(Records from a collection)
########
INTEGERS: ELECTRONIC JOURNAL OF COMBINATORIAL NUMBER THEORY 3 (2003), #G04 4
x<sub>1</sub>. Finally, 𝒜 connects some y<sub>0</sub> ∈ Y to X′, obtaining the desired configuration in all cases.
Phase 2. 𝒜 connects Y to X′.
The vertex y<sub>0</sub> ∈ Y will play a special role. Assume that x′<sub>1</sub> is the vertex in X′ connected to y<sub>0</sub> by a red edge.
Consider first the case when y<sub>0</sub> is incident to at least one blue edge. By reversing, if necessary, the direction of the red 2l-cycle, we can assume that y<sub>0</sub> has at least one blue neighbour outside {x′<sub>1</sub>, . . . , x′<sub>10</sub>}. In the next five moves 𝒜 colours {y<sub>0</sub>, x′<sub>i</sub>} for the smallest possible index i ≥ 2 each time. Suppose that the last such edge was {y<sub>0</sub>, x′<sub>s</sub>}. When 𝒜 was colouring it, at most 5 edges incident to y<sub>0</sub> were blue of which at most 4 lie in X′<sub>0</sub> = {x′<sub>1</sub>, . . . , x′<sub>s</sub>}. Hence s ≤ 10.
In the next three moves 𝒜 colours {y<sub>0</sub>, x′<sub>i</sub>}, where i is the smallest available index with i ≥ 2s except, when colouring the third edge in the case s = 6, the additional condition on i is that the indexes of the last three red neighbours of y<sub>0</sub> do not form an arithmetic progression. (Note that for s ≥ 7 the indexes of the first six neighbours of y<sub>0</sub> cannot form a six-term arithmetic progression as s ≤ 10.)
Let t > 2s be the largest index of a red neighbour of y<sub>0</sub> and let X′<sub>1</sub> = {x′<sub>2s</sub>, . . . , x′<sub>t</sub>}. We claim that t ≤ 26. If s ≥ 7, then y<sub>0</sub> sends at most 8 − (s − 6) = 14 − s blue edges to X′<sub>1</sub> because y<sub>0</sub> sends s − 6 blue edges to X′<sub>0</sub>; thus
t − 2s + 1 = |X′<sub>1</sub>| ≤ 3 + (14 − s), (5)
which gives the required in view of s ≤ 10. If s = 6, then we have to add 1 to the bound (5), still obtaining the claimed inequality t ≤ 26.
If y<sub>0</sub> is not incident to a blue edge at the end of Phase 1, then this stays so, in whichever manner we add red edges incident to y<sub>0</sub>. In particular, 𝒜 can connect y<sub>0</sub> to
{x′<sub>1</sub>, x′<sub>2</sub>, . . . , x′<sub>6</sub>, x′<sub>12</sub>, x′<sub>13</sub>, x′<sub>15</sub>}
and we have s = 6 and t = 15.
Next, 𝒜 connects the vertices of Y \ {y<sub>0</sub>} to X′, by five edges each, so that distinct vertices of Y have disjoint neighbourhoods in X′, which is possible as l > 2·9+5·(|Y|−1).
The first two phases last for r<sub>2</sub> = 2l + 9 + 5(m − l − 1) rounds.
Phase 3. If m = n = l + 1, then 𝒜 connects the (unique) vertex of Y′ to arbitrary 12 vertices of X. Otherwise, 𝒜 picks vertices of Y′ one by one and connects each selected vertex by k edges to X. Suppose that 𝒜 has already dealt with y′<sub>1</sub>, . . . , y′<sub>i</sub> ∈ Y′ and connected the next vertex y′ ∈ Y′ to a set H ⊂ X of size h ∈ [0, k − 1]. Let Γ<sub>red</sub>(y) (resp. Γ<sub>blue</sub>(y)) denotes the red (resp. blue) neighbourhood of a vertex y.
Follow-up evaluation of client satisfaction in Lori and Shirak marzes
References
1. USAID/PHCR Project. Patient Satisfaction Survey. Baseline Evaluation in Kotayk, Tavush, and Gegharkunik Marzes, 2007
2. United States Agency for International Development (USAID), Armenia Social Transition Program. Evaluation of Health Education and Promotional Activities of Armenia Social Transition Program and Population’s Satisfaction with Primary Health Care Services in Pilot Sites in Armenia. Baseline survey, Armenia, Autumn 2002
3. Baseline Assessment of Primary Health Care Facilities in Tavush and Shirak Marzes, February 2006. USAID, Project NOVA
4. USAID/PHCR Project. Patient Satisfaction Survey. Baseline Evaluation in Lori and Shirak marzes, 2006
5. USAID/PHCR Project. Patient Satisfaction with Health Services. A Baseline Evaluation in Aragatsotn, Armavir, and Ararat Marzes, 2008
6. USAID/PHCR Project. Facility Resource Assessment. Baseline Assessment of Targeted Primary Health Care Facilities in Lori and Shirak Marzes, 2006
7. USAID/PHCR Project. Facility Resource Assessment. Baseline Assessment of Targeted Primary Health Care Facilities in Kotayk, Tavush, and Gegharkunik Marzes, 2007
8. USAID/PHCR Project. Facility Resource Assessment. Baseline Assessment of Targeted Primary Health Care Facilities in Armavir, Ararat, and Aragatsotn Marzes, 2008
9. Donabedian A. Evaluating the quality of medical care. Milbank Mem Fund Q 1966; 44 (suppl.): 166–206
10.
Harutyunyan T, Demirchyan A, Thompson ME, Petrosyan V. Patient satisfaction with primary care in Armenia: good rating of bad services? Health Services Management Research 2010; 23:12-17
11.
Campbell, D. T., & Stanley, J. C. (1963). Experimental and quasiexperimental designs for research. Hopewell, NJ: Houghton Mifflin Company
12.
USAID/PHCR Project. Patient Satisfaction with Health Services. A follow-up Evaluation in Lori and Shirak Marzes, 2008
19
########
Across all the records, find the lines containing the word "Armavir" and reproduce each one.

5. USAID/PHCR Project. Patient Satisfaction with Health Services. A Baseline Evaluation in Aragatsotn, Armavir, and Ararat Marzes, 2008
8. USAID/PHCR Project. Facility Resource Assessment. Baseline Assessment of Targeted Primary Health Care Facilities in Armavir, Ararat, and Aragatsotn Marzes, 2008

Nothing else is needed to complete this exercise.